With many senior members of the Bush administration linked to major oil business interests, it is more than a matter of coincidence that the U.S. is involved in a war in Afghanistan. Vice-President Dick Cheney was, until the end of last year, president of Halliburton, a company that provides services for the oil industry. U.S. National Security Advisor Condoleezza Rice was, between 1991 and 2000, manager for Chevron; the secretaries of commerce and energy, Donald Evans and Stanley Abraham, worked for Tom Brown, another oil giant.

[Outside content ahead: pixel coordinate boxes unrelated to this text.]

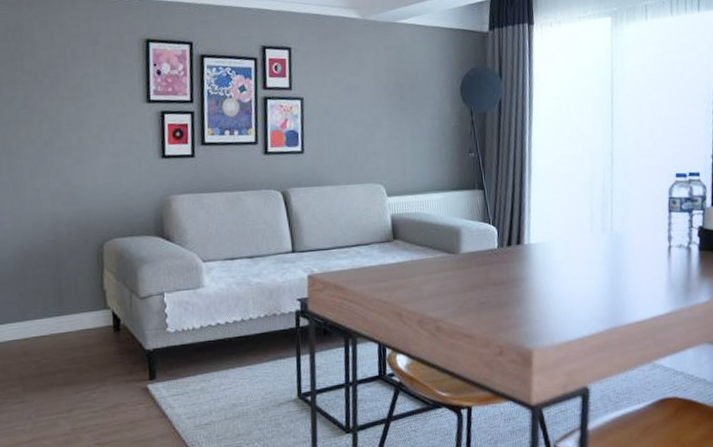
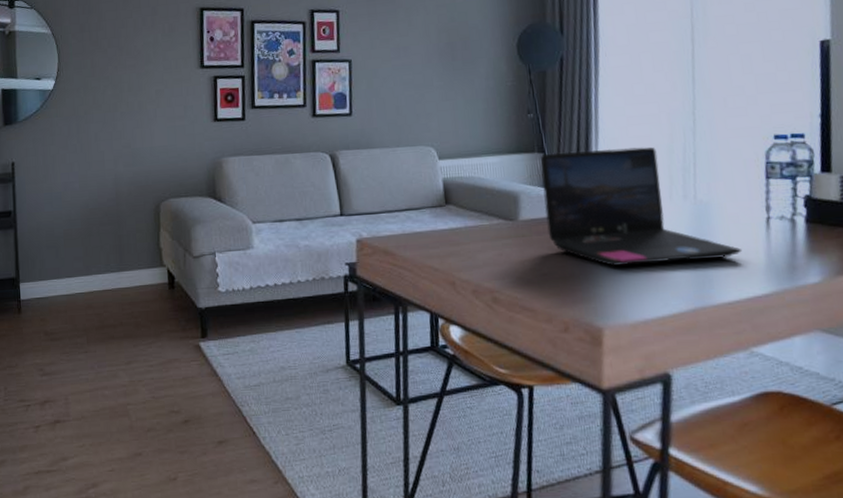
laptop: none [480,184,649,294] -> present [540,147,743,267]

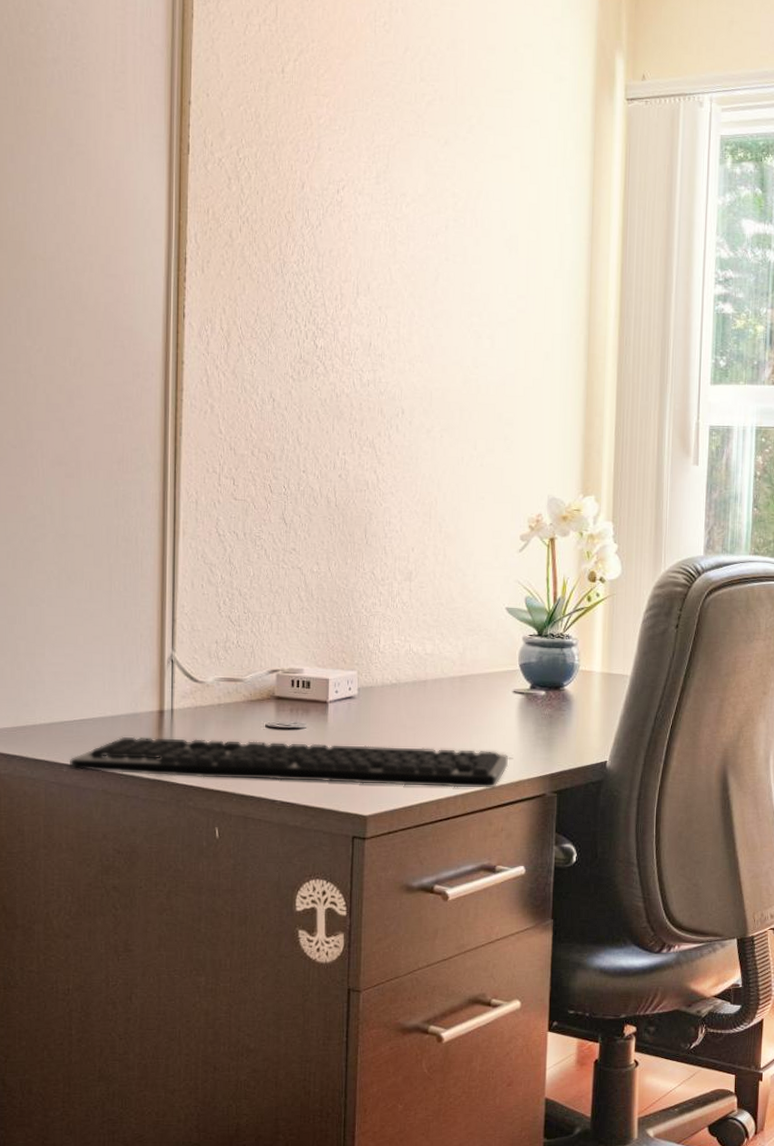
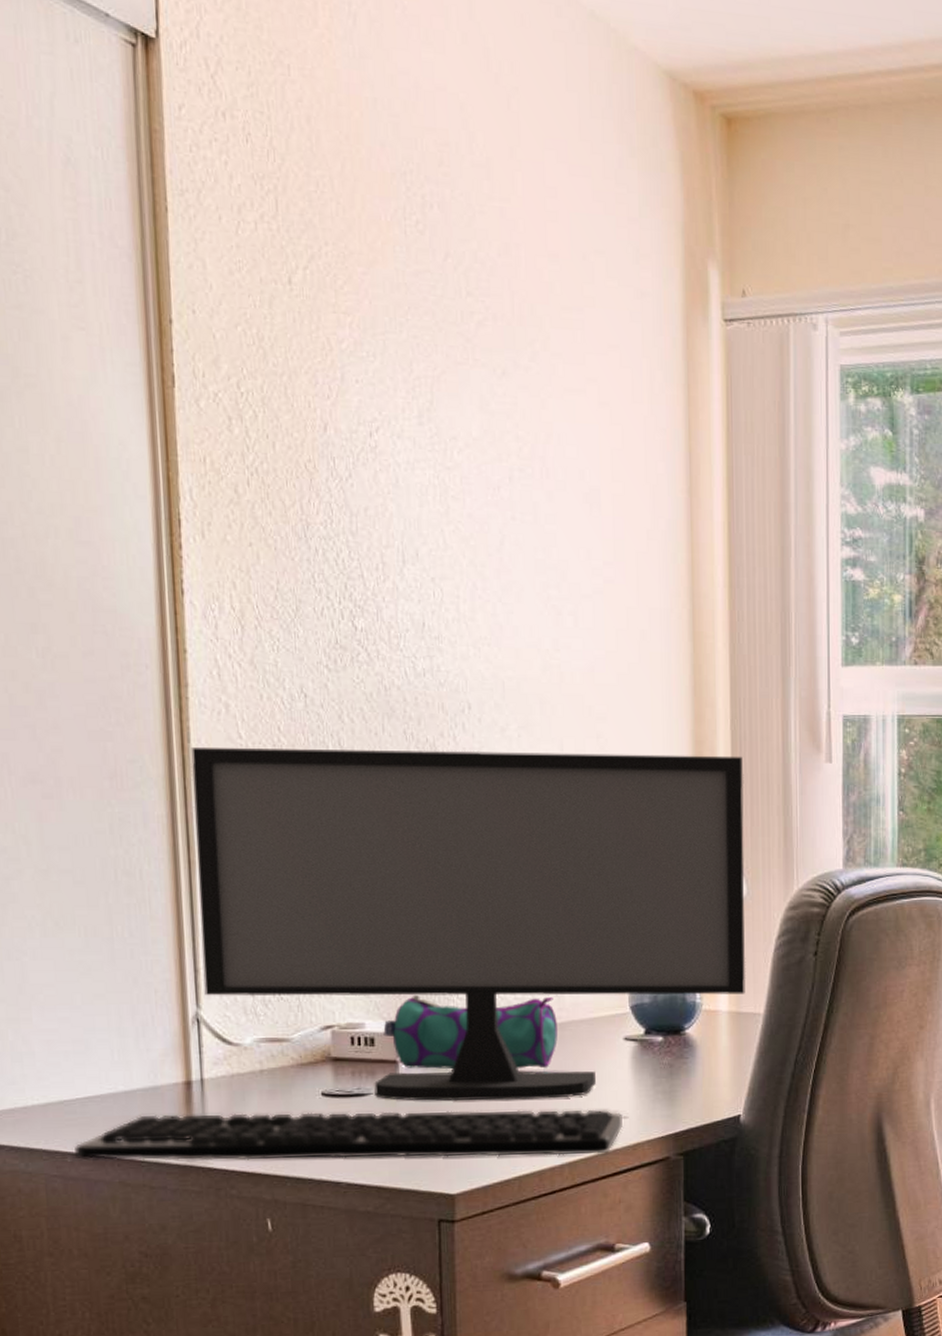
computer monitor: none [179,439,624,739] -> present [191,746,746,1101]
pencil case: none [318,647,459,714] -> present [383,994,558,1069]

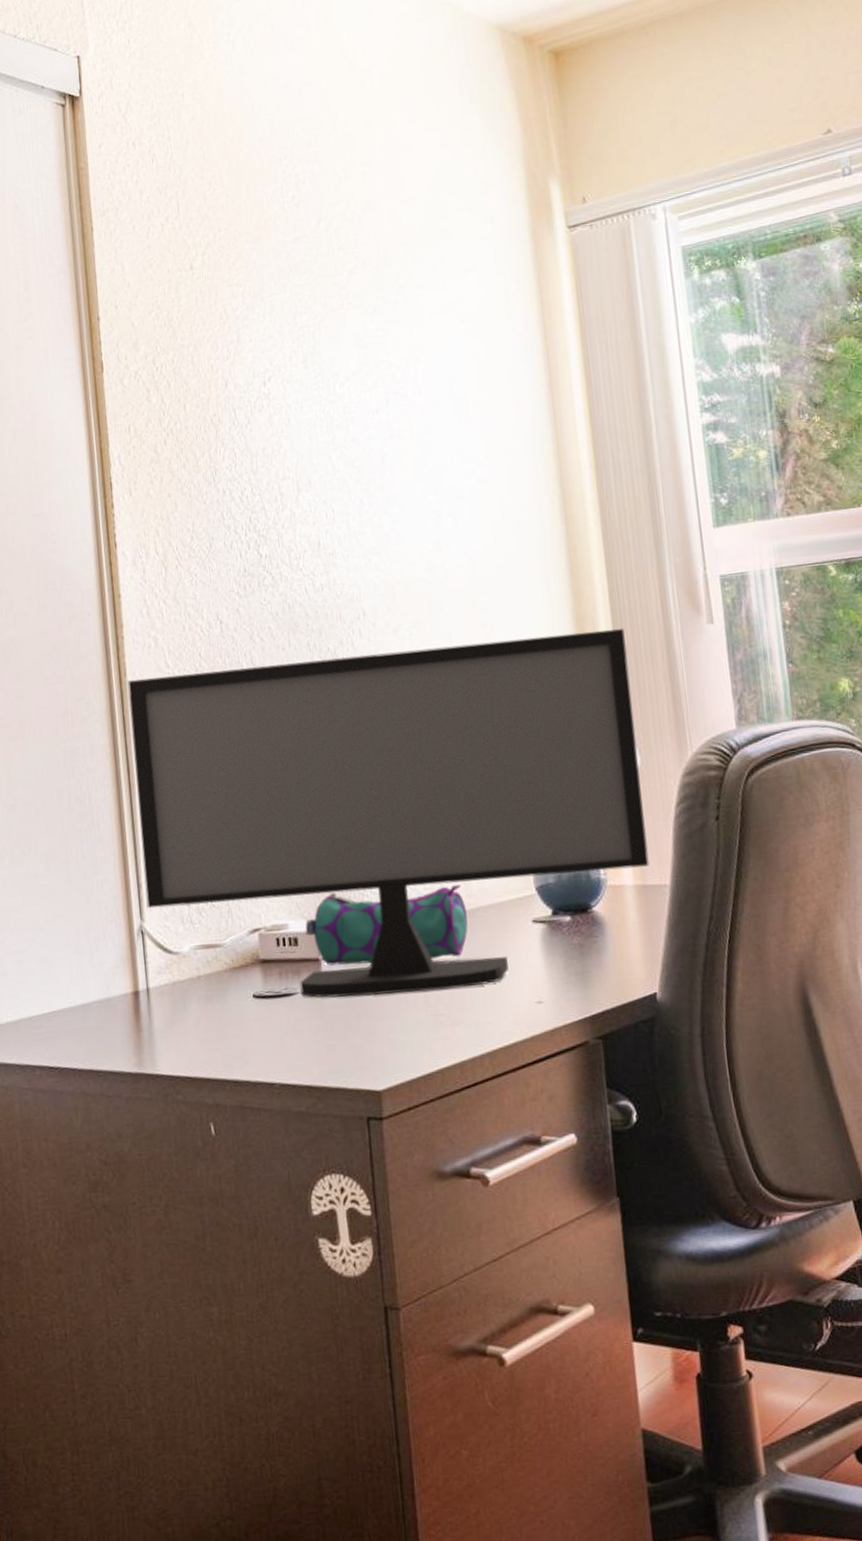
keyboard: present [75,1110,623,1160] -> none [42,995,539,1072]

There is, therefore, more to the war against terrorism than the Bush administration is willing to admit. So, Operation Enduring Freedom wants to do the following:

• Destroy the Taliban and Al Qaeda;

• Counter and destroy the threat to Central Asian countries from Islamic extremists supported by bin Laden and the Taliban. The Americans have conducted joint military exercises with forces of some Central Asian countries, and prior to start of the military operations in Afghanistan, signed agreements of cooperation with Uzbekistan, Tajikistan, and Kyrgyzhstan;

• Negate the Taliban and Al Qaeda objective of replacing the existing Central Asian governments with militant Islamic regimes.

By achieving all these objectives, Operation Enduring Freedom will also secure the U.S.’s oil interests in the Caspian Sea area.